The Smart Outdoor Watch WSD-F10 is a gigantic, rugged Android Wear device with a specific use case: it’s the smartwatch you’ll take into the great outdoors. It’s water-resistant to 50 meters with MSL-STD-810 US military compliance, and comes with a pressure sensor along with the compass and accelerometer.

Casio Smart Outdoor Watch photos

The 1.32-inch 320 x 300 screen — yes, there’s a Moto 360-style "flat tire," though it matches the Casio aesthetic a little more naturally than with Motorola’s attempt at traditional watch styling — is a dual-layer LCD with a monochrome mode that can extend battery life from over a day to over a month. The watch doesn’t do anything but tell the time in that mode, though.

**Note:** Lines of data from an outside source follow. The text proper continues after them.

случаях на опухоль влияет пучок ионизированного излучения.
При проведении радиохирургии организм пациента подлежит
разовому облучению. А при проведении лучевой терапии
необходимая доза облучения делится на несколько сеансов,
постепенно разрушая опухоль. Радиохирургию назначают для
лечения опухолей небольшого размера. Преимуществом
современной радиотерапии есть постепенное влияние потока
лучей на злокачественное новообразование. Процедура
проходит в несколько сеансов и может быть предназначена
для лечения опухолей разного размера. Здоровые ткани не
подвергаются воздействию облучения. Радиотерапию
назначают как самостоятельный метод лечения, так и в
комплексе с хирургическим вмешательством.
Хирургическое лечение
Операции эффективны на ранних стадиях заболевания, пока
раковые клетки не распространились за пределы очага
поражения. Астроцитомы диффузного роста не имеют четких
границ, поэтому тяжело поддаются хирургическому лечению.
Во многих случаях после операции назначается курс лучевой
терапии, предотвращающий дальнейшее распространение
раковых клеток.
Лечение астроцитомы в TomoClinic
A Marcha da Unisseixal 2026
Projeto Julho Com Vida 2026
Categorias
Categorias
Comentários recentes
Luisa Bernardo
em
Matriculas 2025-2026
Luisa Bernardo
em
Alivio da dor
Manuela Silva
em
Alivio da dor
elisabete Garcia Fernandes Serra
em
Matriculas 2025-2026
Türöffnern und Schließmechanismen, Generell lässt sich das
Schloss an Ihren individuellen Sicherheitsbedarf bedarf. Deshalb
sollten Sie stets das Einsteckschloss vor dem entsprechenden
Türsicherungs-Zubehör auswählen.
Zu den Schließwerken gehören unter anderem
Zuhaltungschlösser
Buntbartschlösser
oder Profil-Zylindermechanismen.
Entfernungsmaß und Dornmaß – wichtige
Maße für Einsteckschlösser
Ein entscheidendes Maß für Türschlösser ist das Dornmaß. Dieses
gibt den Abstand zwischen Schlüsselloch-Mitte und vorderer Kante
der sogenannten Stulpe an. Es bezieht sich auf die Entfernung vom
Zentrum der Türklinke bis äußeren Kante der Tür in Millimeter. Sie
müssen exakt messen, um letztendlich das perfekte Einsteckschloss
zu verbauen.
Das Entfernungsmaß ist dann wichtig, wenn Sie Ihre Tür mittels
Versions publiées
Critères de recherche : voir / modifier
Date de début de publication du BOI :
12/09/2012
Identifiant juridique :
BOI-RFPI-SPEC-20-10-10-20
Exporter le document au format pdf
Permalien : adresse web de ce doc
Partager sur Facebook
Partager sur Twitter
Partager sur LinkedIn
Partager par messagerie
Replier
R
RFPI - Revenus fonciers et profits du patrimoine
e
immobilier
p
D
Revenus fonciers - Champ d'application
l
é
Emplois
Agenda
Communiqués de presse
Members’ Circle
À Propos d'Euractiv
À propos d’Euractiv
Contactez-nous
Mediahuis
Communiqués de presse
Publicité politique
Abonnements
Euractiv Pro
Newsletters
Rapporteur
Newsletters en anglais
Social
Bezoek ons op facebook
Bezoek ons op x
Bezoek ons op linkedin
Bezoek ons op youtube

For the full-color mode, Casio has developed special watch faces it calls "tools" that offer convenient access to the Smart Outdoor Watch’s sensors and other relevant information. You can check altitude, air pressure, compass direction, tide graphs, sunrise and sunset times, and your own activity, and there’s a dedicated button to easily switch between each tool even when you’re wearing gloves.

And make no mistake, this is a smartwatch you’re meant to wear with gloves and maybe a North Face jacket rather than a crisp shirt. Its 61.7mm × 56.4mm × 15.7mm case is unashamedly colossal, fitting right into the same hiking aesthetic as Casio’s regular outdoor watches. For better or worse, this is a watch that knows what it’s going for and nails it. It’s available in a black finish, but I recommend the orange, red, or army green models instead — the Smart Outdoor Watch is never going to look subtle or subdued on your wrist, so you might as well own that fact.

Casio Smart Outdoor Watch photos

Beyond Casio’s own software, the Smart Outdoor Watch will come preloaded with apps from partners like RunKeeper, ViewRanger, and MyRadar. Other than that, you’re looking at the same stock Android Wear experience found on watches from Asus all the way up to Tag Heuer. But unlike most other Android Wear devices, Casio’s effort feels like it has a stronger sense of purpose and a clearer reason to exist.

Because they’re paired to powerful pocket computers that allow for complex mapping and communication functionality, smartwatches can offer more than regular outdoor watches without much compromise (though battery life would be a concern if you wanted to use all of these features on a multi-day camping trip). And while outdoor watches are a niche category, they’re a clearly defined one; they sell to people already willing to strap advanced devices to their wrists, and that’s a demographic that Casio is well placed to address as both a watchmaker and technology company.

The Smart Outdoor Watch is set to retail for around $500, which places it firmly in the upper tier of smartwatch pricing but somewhere in the middle of Casio’s lineup of outdoor watches, which go for anywhere between $65 and $1,500. It'll come to the US in early April just after a Japanese release in late March.